Battle Hymn of the Tiger Mother

This is indeed a great book which talks about how a Chinese parents are better at raising kids than Western ones. But, instead, it's a bit of clash of cultures. Amy Chua, as an immigrant striver, determined to make a better life for herself and his family, especially her daughters. The central tenet of Chinese parenting- that children gain confidence by being good at things, and the only way to be good at things is to work at them. This statement is quite hard to argue with.
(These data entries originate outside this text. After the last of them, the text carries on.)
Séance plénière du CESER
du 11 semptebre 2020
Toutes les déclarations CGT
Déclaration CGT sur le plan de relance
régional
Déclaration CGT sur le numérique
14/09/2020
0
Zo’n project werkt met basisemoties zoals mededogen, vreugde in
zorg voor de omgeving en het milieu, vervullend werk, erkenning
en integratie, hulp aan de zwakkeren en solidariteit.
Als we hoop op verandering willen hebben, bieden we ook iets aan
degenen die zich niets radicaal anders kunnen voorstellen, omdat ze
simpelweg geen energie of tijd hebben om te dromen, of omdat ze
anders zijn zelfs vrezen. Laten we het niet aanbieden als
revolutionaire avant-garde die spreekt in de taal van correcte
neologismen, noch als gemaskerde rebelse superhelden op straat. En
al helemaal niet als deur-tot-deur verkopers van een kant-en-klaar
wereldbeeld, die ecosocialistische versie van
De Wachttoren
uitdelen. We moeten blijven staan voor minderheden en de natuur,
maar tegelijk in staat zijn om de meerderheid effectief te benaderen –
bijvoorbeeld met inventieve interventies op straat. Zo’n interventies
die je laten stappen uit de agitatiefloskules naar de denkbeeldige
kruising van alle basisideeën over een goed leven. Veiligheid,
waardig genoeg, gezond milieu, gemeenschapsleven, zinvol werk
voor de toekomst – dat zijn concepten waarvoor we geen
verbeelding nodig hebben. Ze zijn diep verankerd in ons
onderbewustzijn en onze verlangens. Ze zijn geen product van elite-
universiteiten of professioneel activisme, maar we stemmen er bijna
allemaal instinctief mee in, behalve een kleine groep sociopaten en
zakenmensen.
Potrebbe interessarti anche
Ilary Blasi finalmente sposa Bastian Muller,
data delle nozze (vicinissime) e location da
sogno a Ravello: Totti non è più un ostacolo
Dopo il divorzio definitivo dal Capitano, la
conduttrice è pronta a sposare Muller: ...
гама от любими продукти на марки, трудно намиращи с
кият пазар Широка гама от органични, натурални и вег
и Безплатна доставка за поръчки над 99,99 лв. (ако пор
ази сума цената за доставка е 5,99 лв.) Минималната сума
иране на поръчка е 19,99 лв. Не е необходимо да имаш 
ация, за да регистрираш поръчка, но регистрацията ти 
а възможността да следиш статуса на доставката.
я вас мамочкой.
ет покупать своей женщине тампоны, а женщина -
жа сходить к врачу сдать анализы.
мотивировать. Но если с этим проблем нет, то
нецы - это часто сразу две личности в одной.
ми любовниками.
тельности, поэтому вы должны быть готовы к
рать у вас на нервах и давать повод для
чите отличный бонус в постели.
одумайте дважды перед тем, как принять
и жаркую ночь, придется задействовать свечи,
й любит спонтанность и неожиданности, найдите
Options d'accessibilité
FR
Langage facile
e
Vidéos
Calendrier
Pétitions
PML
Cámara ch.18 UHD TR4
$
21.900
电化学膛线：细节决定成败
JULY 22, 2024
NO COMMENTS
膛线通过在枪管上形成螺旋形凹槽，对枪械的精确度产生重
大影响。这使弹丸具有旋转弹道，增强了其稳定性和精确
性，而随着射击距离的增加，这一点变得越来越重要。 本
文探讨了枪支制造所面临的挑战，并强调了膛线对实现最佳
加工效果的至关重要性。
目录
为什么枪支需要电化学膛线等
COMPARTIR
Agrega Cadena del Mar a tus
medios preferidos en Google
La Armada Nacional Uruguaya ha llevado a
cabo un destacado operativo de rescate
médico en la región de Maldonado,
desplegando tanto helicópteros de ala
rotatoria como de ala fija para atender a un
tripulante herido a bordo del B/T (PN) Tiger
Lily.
But, in my point of view, i really agree with her way of raising kids in a certain circumstance.  Somehow, I really hope Amy Chua were my mother(XD), so that i can be excellent in music and also academic. For your information, these are some things that Amy's daughters were never allowed to do:
  • Attend a sleepover
  • have a playdate
  • be in a school play
  • complain about not being in a school play
  • watch TV or play computer games
  • choose their own extracurricular activities
  • get any grade less than an A
  • not be the no. 1 student in every subject except gym and drama
  • play any instrument other than the piano and violin
  • not play the piano or violin
ps: Can you see how strict she is? But, I think it is worth enough if these can lead a kid to success.

Comparing Amy Chua to my mother, of course my mother is not as strict as her. At least, my mother is a little tiger mother too.  Among the 10 not-to-do-list, my mom did 5 of them. Haha! But some of those she did were not lasted after a sickness struck on me. Perhaps on that time, I think that it was a relief for me as to not able to achieve what she wanted or I should say without her forcing, I did not work as hard as before.

Seeing her daughters able to perform in concerto, I wonder if I could ever have such a chance. If I were to practice 6 hours of piano playing per day, I think I could make a difference.

After reading the letter of Amy's elder daughter to her, I know her way of raising her up is not bad at all. Proven tat her daughter is glad that Amy and her husband raised her the way she did. Her strict parenting forced her to be more independent and taught her that even creativity takes effort. She said, "The desire to live a meaningful life is universal."( Yes, so true!)

One more sentence of hers touched my heart - If I died tomorrow, I would die feeling I've lived my whole life 100 percent. And for that, Tiger Mom, thank you."

Deep inside my heart, I hope my mom was really a Tiger Mother before. If she were, I think things definitely will be different now.